__Required work__.
Could you give again exactly, and only, the lines from the one holding "Huerta de Albalá Taberner" through the end of the data, both ends included, with pictures left out?

Page-level text extractions
────────────────────────────────────────

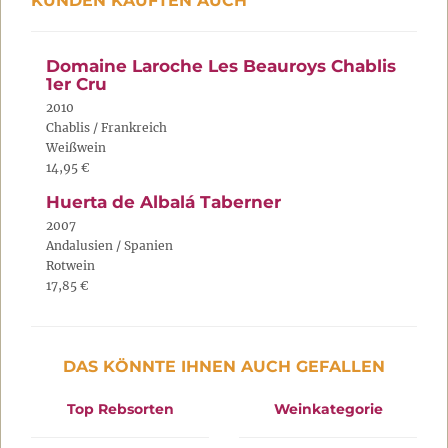
KUNDEN KAUFTEN AUCH
Domaine Laroche Les Beauroys Chablis
1er Cru
2010
Chablis / Frankreich
Weißwein
14,95 €
Huerta de Albalá Taberner
2007
Andalusien / Spanien
Rotwein
17,85 €
DAS KÖNNTE IHNEN AUCH GEFALLEN
Top Rebsorten
Weinkategorie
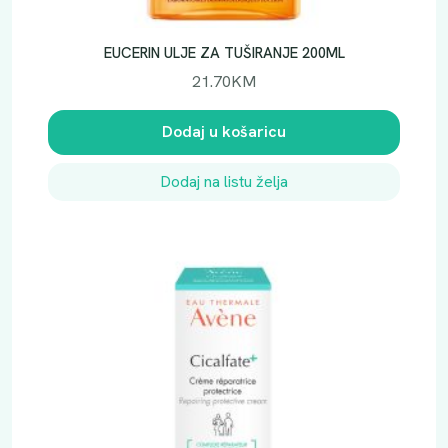
EUCERIN ULJE ZA TUŠIRANJE 200ML
21.70
KM
Dodaj u košaricu
Dodaj na listu želja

────────────────────────────────────────

__Written solution__.
Huerta de Albalá Taberner
2007
Andalusien / Spanien
Rotwein
17,85 €
DAS KÖNNTE IHNEN AUCH GEFALLEN
Top Rebsorten
Weinkategorie
EUCERIN ULJE ZA TUŠIRANJE 200ML
21.70
KM
Dodaj u košaricu
Dodaj na listu želja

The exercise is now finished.